Invigorate your online community by closing it down
Invigorate your online community by closing it down
Close your online community down completely
Most online communities fail. Normally this is due to one of two reasons. Firstly, starting an online community is easy, so many rush to build and release a community site without a plan or strategy. Secondly, many businesses think that if they invest enough money in a community, they’ll see success. Community building isn’t about big budgets, though. It’s about building relationships – which take time and trust, not money.
A lot of online communities launch before they are ready. You need to start building your community before you launch a community website. When your site goes public, it needs to already have members, content and active discussions. New members won’t join a dead community.

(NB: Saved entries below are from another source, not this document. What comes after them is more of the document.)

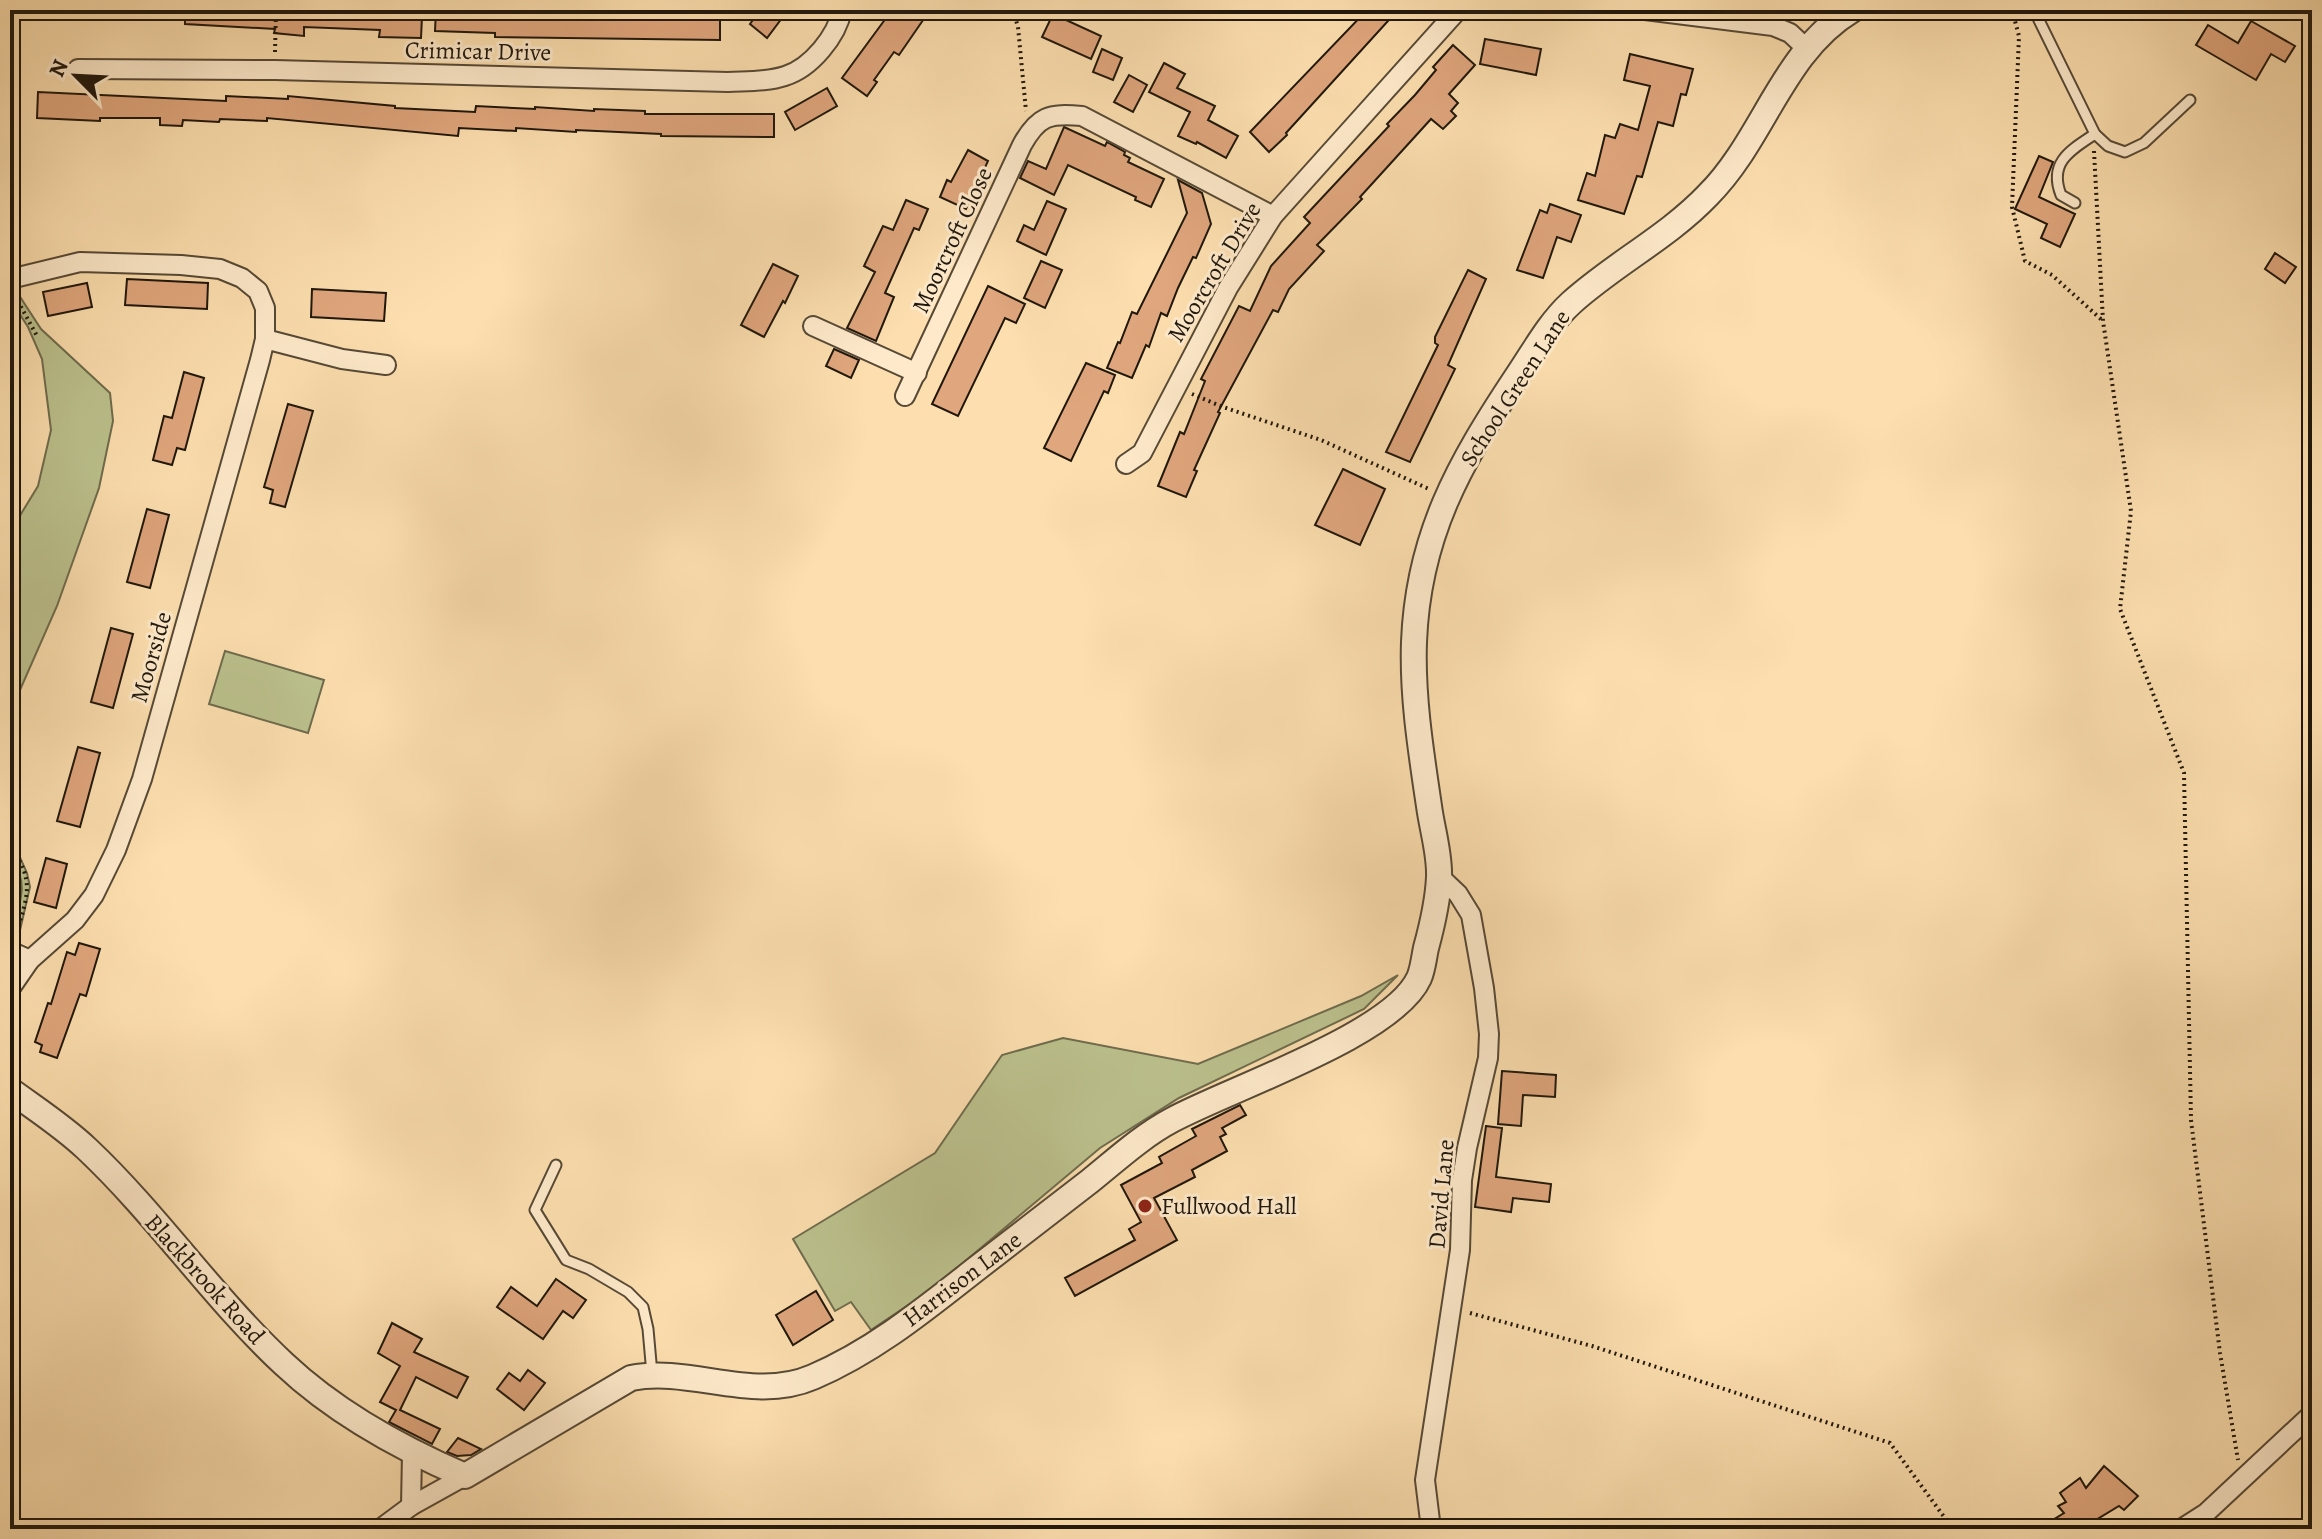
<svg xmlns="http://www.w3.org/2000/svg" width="2322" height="1539" viewBox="0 0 2322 1539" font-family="Alegreya,serif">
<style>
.green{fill:#bcc28e;stroke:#6e6c4e;stroke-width:2}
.building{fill:#e0a67d;stroke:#1f170d;stroke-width:2}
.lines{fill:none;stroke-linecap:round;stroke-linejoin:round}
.service-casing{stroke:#564936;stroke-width:13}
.minor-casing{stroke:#564936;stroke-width:22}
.tertiary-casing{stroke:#564936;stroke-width:28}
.path{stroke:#1f170d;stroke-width:4;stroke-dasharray:2 4;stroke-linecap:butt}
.service{stroke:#feeacb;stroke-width:9}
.minor{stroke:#feeacb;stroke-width:18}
.tertiary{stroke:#feeacb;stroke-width:24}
.poi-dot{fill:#8f2418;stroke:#feeacb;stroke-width:3}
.labels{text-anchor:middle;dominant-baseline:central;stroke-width:6;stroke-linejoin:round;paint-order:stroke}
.street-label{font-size:24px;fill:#1f170d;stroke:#feeacb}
.poi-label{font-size:24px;fill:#1f170d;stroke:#feeacb;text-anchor:start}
</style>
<rect width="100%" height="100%" fill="#fddfaf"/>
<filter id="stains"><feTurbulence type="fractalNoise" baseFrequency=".0025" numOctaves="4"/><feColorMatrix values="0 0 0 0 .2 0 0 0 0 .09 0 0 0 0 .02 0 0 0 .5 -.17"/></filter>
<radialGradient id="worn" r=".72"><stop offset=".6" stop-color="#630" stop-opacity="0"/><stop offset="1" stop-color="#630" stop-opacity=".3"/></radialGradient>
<g class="green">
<path d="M 15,289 L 41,329 L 110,393 L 113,421 L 99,488 L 57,606 L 20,690 L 10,706 L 10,532 L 38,486 L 51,430 L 42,359 L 28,327 L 10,299 L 10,290 Z"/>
<path d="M 225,651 L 324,680 L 308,733 L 209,704 Z"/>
<path d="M 10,835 L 27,873 L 30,887 L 17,943 L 10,940 L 10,936 C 18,906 32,884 10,859 Z"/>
<path d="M 1398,975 L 1364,1009 L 1179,1098 L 1100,1148 L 932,1289 L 871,1330 L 851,1302 L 835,1311 L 793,1239 L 935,1153 L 1002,1055 L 1063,1038 L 1198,1064 L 1361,996 Z"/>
</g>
<g class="building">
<path d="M 185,10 L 360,10 L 360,15 L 422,16 L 421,38 L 379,37 L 380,30 L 304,27 L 304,36 L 274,33 L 275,29 L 185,24 Z"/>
<path d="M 436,10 L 481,10 L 481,13 L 547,13 L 547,16 L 616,18 L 616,15 L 720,18 L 720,40 L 495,37 L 495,33 L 435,31 Z"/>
<path d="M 760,10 L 788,10 L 767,38 L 750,24 Z"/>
<path d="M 892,10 L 930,10 L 899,55 L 894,52 L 874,80 L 877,82 L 867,96 L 842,78 Z"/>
<path d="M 1367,10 L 1398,10 L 1286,133 L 1287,135 L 1269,152 L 1250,132 Z"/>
<path d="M 1053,14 L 1101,36 L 1091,59 L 1042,37 Z"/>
<path d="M 2251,21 L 2295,46 L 2285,62 L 2271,54 L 2256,80 L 2196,45 L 2208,25 L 2238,43 Z"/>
<path d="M 1485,39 L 1541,49 L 1536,75 L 1480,64 Z"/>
<path d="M 1453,45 L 1475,65 L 1449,94 L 1458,103 L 1451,111 L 1456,116 L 1443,129 L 1431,119 L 1360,197 L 1362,199 L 1317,245 L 1324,251 L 1289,289 L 1278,312 L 1273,310 L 1218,412 L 1220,413 L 1194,470 L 1197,471 L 1186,497 L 1158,486 L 1180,432 L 1184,434 L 1205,381 L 1201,379 L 1239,306 L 1250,311 L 1271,266 L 1310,223 L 1304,217 L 1389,126 L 1387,124 L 1415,95 L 1436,70 L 1433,67 Z"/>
<path d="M 1102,49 L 1122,58 L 1113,80 L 1093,72 Z"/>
<path d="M 1630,54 L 1693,69 L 1686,95 L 1681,94 L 1673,126 L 1658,122 L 1642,177 L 1637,176 L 1624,214 L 1578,200 L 1587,173 L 1595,176 L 1605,135 L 1615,138 L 1620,124 L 1638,130 L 1650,86 L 1624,80 Z"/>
<path d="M 1164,63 L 1185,74 L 1177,88 L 1215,106 L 1208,120 L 1238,136 L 1226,158 L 1197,142 L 1196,144 L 1178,136 L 1190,112 L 1149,92 Z"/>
<path d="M 1129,75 L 1147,85 L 1133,112 L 1114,102 Z"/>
<path d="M 827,88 L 837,106 L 795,130 L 785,112 Z"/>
<path d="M 38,92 L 226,101 L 226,96 L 288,99 L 288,96 L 395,106 L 395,108 L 475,112 L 476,106 L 535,109 L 535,107 L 594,111 L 594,109 L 645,111 L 645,114 L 774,114 L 774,137 L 661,136 L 661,134 L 576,130 L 576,132 L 516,128 L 516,131 L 459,128 L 458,136 L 267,118 L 267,121 L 220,119 L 219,122 L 183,120 L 182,126 L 160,125 L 160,118 L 100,118 L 100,121 L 37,118 Z"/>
<path d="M 1064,127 L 1105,146 L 1107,142 L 1125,152 L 1124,155 L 1130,158 L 1128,162 L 1164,179 L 1151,207 L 1135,200 L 1136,197 L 1068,165 L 1054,195 L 1020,178 L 1028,161 L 1046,169 Z"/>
<path d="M 968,150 L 988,161 L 966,209 L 940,197 L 947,180 L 951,182 Z"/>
<path d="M 2039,156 L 2053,162 L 2039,197 L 2075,214 L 2060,247 L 2041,238 L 2047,224 L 2015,209 Z"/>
<path d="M 1178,180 L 1202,193 L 1211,224 L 1196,258 L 1193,257 L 1178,288 L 1167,316 L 1161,313 L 1149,347 L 1146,345 L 1132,378 L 1107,368 L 1118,342 L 1120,343 L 1132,312 L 1137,314 L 1187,213 Z"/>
<path d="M 906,200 L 928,209 L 919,230 L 914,228 L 885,293 L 894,297 L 876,341 L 847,328 L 875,272 L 864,266 L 883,226 L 893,230 Z"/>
<path d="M 1047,201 L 1066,209 L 1046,255 L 1017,241 L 1024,225 L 1034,230 Z"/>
<path d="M 1550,204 L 1581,215 L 1571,242 L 1557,237 L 1543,278 L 1517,270 L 1540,210 L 1547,213 Z"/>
<path d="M 2275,253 L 2296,267 L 2285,283 L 2265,269 Z"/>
<path d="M 1041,261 L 1062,270 L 1045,308 L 1024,298 Z"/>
<path d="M 773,264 L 798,276 L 785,303 L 783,301 L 764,337 L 741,325 Z"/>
<path d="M 1468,270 L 1486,279 L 1448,365 L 1455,369 L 1410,462 L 1386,452 L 1438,345 L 1435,343 L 1435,337 Z"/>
<path d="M 127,279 L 208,283 L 207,309 L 125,305 Z"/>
<path d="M 87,283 L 92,307 L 48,316 L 43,292 Z"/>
<path d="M 988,286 L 1025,304 L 1016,323 L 1005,318 L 958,416 L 932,404 Z"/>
<path d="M 312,289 L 386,293 L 384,321 L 311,317 Z"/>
<path d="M 834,349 L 859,360 L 851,378 L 826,366 Z"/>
<path d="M 1086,363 L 1115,375 L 1108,393 L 1104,391 L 1071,461 L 1044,448 Z"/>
<path d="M 184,372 L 204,378 L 185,450 L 177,448 L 172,465 L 153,460 L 164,416 L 172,418 Z"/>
<path d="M 288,404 L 313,411 L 285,507 L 270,503 L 273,490 L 264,487 Z"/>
<path d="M 1343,469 L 1385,489 L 1360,545 L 1315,525 Z"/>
<path d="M 147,509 L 169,515 L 150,588 L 127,582 Z"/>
<path d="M 111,628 L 133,634 L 113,708 L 91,702 Z"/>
<path d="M 78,747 L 100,753 L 80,827 L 57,821 Z"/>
<path d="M 46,858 L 67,864 L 56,908 L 34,902 Z"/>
<path d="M 79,943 L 100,949 L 86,996 L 80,994 L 57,1058 L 40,1052 L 42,1045 L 35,1042 L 48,1003 L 51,1004 L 67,952 L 75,955 Z"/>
<path d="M 1502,1071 L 1556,1075 L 1555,1097 L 1523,1095 L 1521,1126 L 1498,1124 Z"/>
<path d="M 1240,1105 L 1246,1115 L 1222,1128 L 1226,1134 L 1220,1137 L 1227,1151 L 1192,1170 L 1195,1177 L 1154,1198 L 1177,1240 L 1075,1296 L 1065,1278 L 1135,1240 L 1129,1229 L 1141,1222 L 1121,1185 L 1162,1163 L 1159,1157 L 1196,1136 L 1192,1129 Z"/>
<path d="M 1486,1126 L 1502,1128 L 1496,1177 L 1551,1184 L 1549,1202 L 1513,1198 L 1511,1212 L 1475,1207 Z"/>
<path d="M 556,1279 L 586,1300 L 573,1318 L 563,1311 L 543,1339 L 497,1307 L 511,1287 L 537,1306 Z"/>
<path d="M 816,1291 L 833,1320 L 793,1345 L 776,1315 Z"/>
<path d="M 392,1323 L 422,1339 L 414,1352 L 468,1377 L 457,1398 L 416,1377 L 400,1410 L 440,1429 L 432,1444 L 389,1422 L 396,1410 L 380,1402 L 400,1366 L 378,1353 Z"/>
<path d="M 528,1370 L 545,1383 L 524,1410 L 497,1389 L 509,1373 L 520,1381 Z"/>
<path d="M 458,1438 L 481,1449 L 471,1455 L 457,1456 L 447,1452 Z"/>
<path d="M 2104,1466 L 2138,1496 L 2124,1510 L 2119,1506 L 2081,1529 L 2038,1529 L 2064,1513 L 2058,1506 L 2066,1502 L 2060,1493 L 2080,1478 L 2086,1488 Z"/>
</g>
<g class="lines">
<defs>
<g id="service">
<path d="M 2034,10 L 2095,134 L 2108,146 L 2125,152 L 2144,143 L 2190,100"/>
<path d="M 2075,203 L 2061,195 C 2048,162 2071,150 2095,134"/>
<path d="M 556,1165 L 535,1210 L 566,1260 L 589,1269 L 628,1292 L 643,1307 L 648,1329 L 652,1374"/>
</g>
<g id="minor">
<path d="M 1645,10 L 1773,26 L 1790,33 L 1806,48"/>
<path d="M 78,69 L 275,70 L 728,82 C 747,81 767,82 785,76 C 811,68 837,36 842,10"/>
<path d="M 10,279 L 80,262 L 181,265 L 220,269 L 242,278 L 258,291 L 265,308 L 265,339 L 260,360 L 142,779 L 116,850 L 94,895 L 75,920 L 30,960 L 10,989"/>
<path d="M 813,326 L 917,373"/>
<path d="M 265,339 L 342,359 L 386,365"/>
<path d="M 905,396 L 1022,145 C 1038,116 1049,113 1082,116 L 1273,216"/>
<path d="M 1126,464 L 1142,453 L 1228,288 L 1273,216 L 1458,10"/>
<path d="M 10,951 L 30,960"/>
<path d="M 411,1506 L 412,1453"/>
<path d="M 380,1529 L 411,1506 L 465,1476"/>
<path d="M 1431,1529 L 1425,1480 L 1460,1250 L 1462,1180 L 1467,1148 L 1488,1058 L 1489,1034 L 1484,988 L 1471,915 L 1458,894 L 1439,876"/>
<path d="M 2181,1529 L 2206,1513 L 2312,1414"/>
</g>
<path id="tertiary" d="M 10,1090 C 36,1109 64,1127 87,1149 C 158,1216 213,1298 284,1364 C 336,1413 400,1448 465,1476 L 631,1378 C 691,1366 753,1403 813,1377 C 874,1351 925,1309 976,1269 C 1014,1240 1052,1210 1090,1181 C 1116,1160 1142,1136 1172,1120 C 1231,1088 1393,1035 1419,978 C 1423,969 1424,957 1426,948 C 1432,926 1438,900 1439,877 C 1440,854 1432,829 1429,806 C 1421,752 1412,696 1414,642 C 1418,536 1459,464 1516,378 C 1533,353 1549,323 1571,303 C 1614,264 1668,237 1708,195 C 1764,139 1782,52 1852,10"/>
</defs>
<use href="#service" class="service-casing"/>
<use href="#minor" class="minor-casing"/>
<use href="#tertiary" class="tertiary-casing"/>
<g class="path">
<path d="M 1013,10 L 1018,27 L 1026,111"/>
<path d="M 2012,10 L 2019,36 L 2012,207 L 2025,261 L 2052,275 L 2103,321"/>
<path d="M 275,52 L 276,10"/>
<path d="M 2094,151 L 2103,321 L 2131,511 L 2120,609 L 2184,773 L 2191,1120 L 2220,1353 L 2238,1460"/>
<path d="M 15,296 L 37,336"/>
<path d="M 1192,394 L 1223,407 L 1321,440 L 1429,489"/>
<path d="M 10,845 C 36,883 27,895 16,936"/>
<path d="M 1470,1313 L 1592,1346 L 1890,1443 L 1953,1529"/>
</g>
<use href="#service" class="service"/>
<use href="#minor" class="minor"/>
<use href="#tertiary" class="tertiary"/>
</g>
<circle class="poi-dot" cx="1145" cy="1206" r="8"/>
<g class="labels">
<g class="street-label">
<text transform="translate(478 51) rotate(1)">Crimicar Drive</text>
<text transform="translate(952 240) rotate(-65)">Moorcroft Close</text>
<text transform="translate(1214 272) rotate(-59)">Moorcroft Drive</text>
<text transform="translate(1515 388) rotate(-57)">School Green Lane</text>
<text transform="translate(151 657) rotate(-74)">Moorside</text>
<text transform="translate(1441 1194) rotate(-85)">David Lane</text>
<text transform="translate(205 1279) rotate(48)">Blackbrook Road</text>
<text transform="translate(962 1279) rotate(-37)">Harrison Lane</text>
</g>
<g class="poi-label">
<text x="1161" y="1206">Fullwood Hall</text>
</g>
</g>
<rect width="2322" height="1539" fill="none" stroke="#fddfaf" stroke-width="40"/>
<rect x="12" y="12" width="2298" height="1515" fill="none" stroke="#1f170d" stroke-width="4"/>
<rect x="20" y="20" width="2282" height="1499" fill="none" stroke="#1f170d" stroke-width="2"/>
<g transform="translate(76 76) rotate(294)" stroke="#feeacb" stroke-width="6" paint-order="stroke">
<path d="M0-6L14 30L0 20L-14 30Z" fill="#1f170d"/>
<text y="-12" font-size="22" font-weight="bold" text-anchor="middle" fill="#1f170d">N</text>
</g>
<rect width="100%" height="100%" filter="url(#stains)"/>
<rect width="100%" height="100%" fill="url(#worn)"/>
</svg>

If you started your community prematurely, close it down and start again. Reach out to your target audience through other channels (for example, blogs, Twitter, Facebook, MySpace, YouTube). Recruit initial ‘golden members’ to help you get your community going. When you relaunch your community website (if indeed, that is still necessary), you’ll now have immediate interest, early adopters and content.
Closing an online community also allows you to reassess why you want an online community. It gives you time to figure out why your community isn’t developing as you had hoped. Having no community at all is better than having a failed community.
Restrict access to your online community
Being a member of an online community is rarely a luxury. Most are free to join. Most allow members to join without any obligation to be active. The result is often a high number of ghost members – they show in your member stats, but they aren’t active (so they aren’t really members).
There’s no prestige in being a member of a community that lets everyone and anyone in. The more selective you are, the more attractive your community becomes. Consider making it more difficult to join your online community. Consider making it more difficult to remain a member of your online community. Here are some ideas:
- Have a waiting list for new members
- Only allow new members to join at certain times (specific time periods, days of the week, holidays, etc)
- Only allow a certain number of new members to join each week/month
- Make being active an ongoing membership requirement
- Make membership temporary – new members have to earn the right to stay
- Make completion of detailed profile information a membership requirement
Having an open community can result in a high number of new member registrations, but this won’t always translate to active, engaged members. The more exclusive you make your community, the more attractive it becomes. Consider foregoing the ego stroke of artificial member counts, and aim instead for quality over quantity. Change the perception of your online community from a commodity to a privilege. Make members earn the right to join, and earn the right to stay.